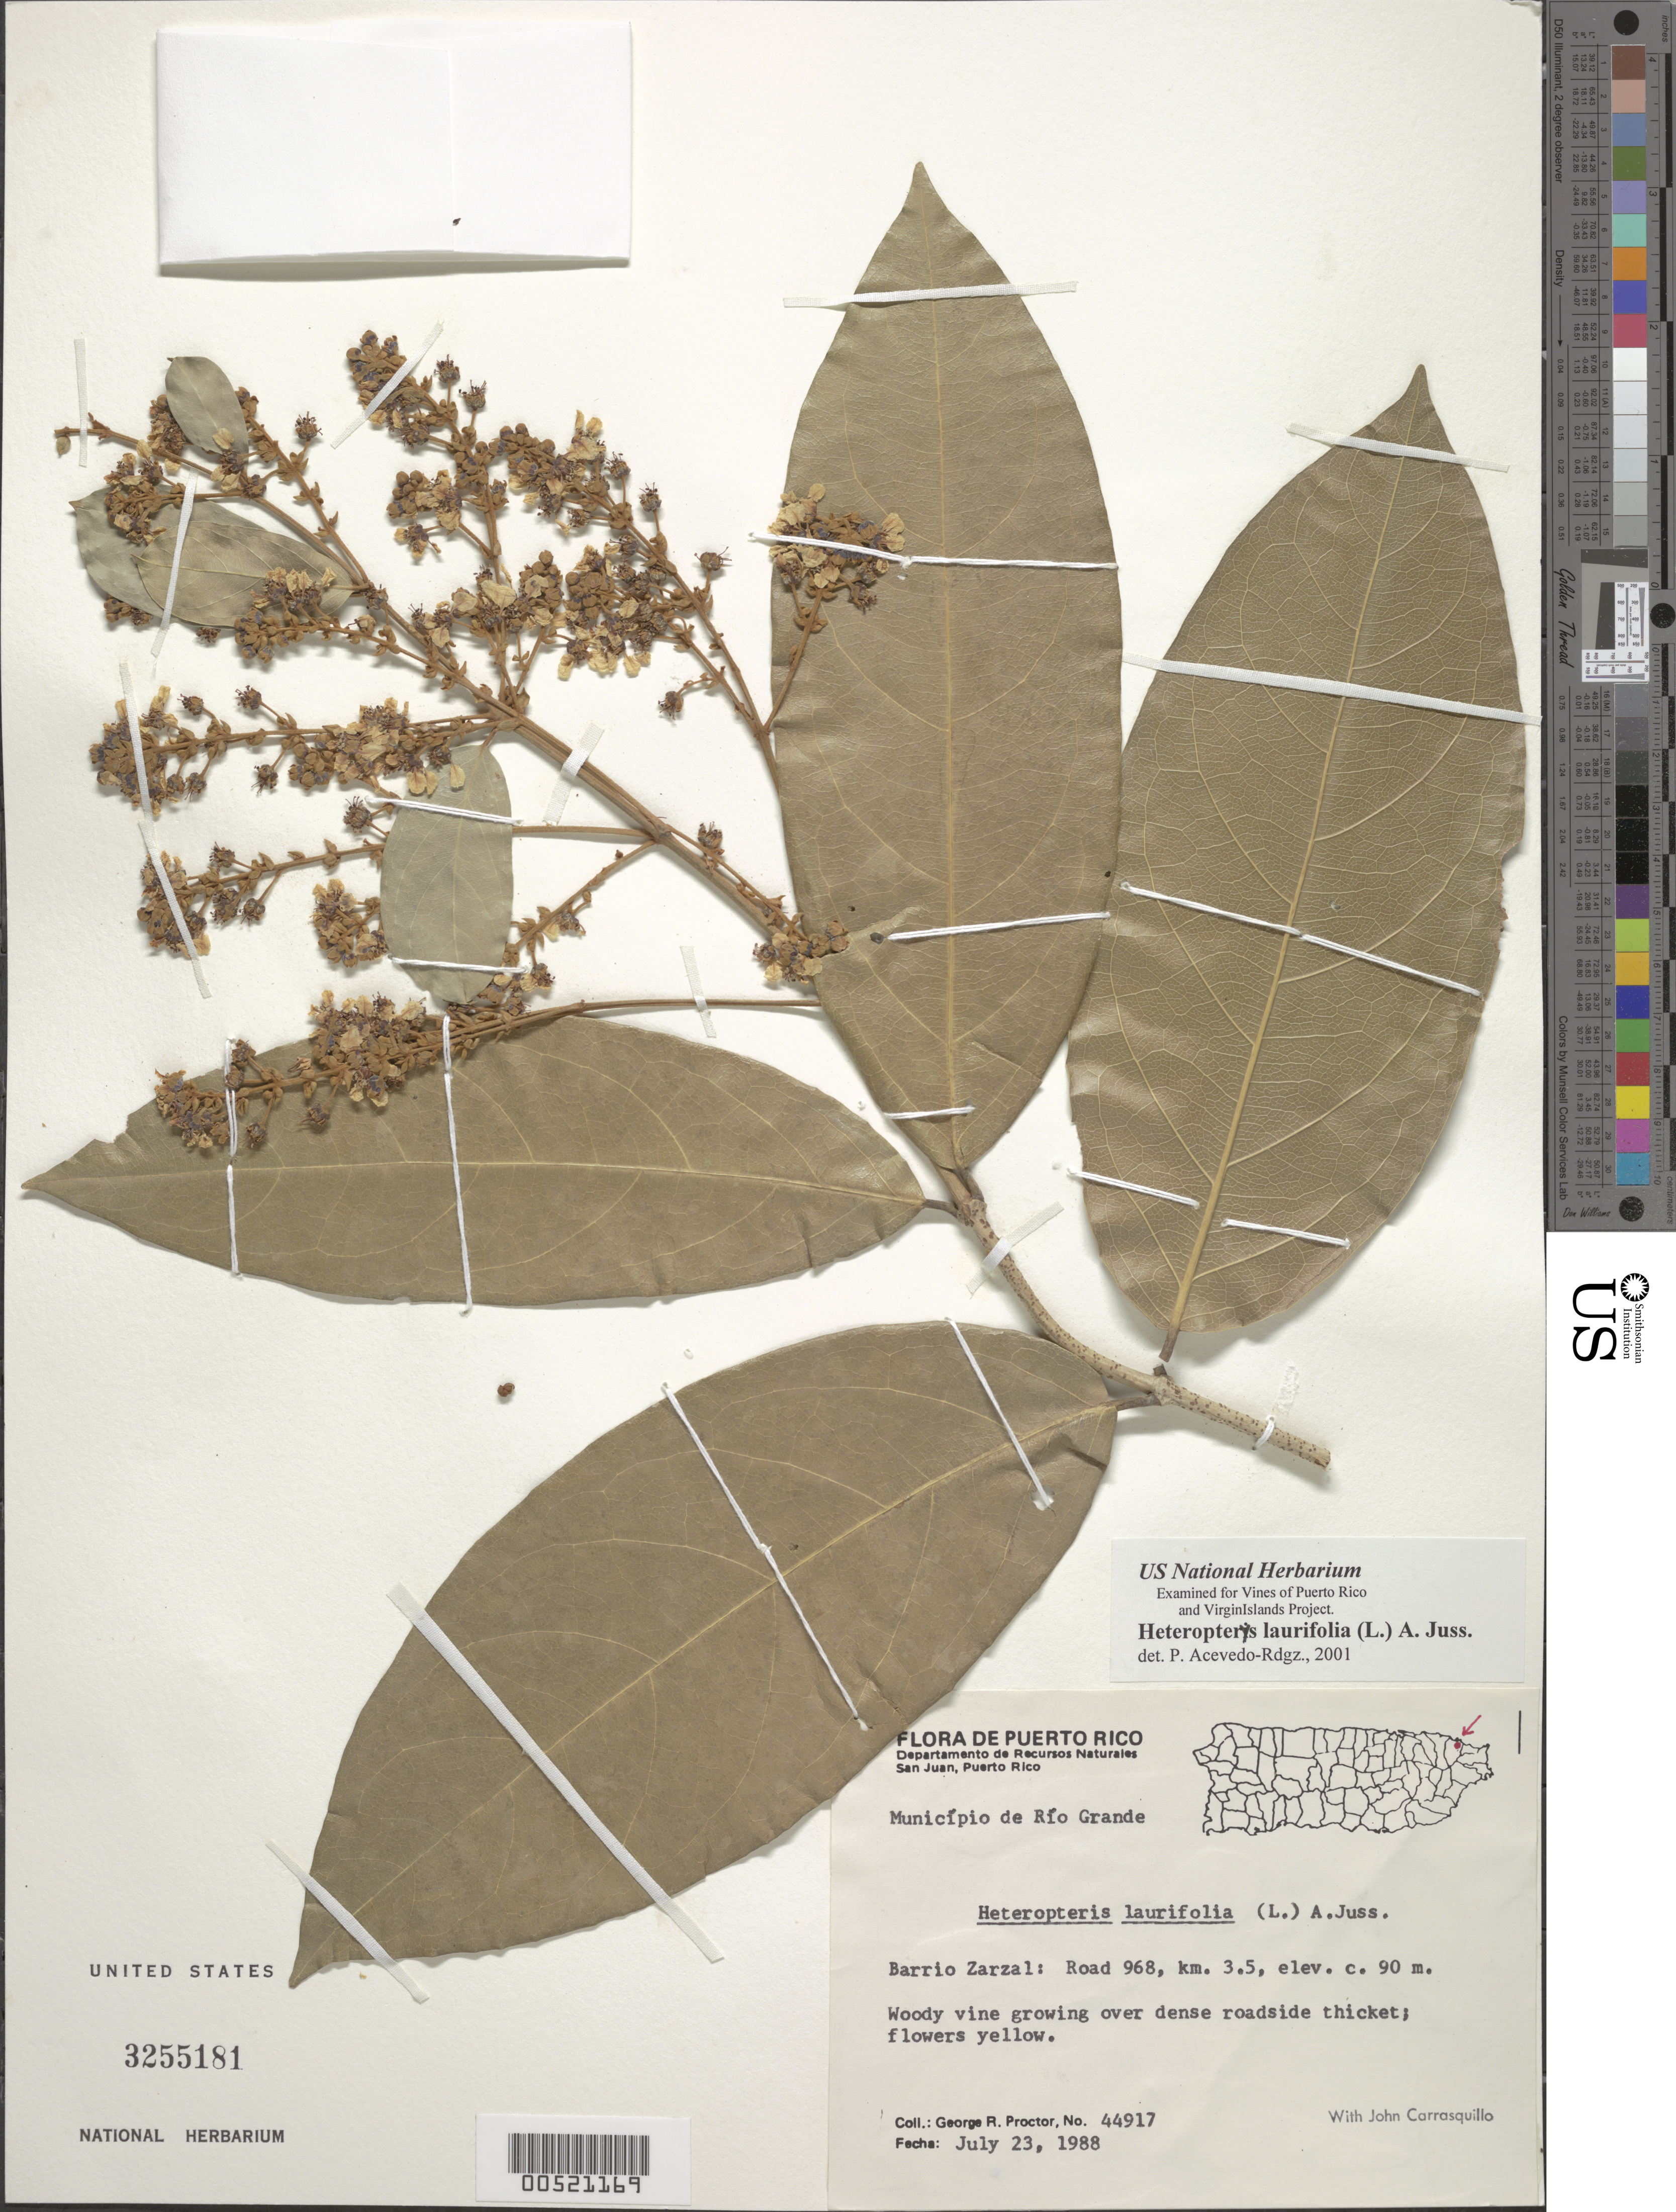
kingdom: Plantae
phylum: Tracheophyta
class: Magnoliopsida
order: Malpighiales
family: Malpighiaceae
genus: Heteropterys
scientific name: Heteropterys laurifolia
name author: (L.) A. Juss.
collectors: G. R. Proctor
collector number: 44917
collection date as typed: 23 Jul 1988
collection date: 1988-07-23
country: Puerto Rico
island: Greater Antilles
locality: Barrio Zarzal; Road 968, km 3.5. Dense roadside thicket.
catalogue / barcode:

------------

**Exercise task**
Reproduce every line of the listing above without any change, leaving out the picture.

**Solution to the exercise**
kingdom: Plantae
phylum: Tracheophyta
class: Magnoliopsida
order: Malpighiales
family: Malpighiaceae
genus: Heteropterys
scientific name: Heteropterys laurifolia
name author: (L.) A. Juss.
collectors: G. R. Proctor
collector number: 44917
collection date as typed: 23 Jul 1988
collection date: 1988-07-23
country: Puerto Rico
island: Greater Antilles
locality: Barrio Zarzal; Road 968, km 3.5. Dense roadside thicket.
catalogue / barcode:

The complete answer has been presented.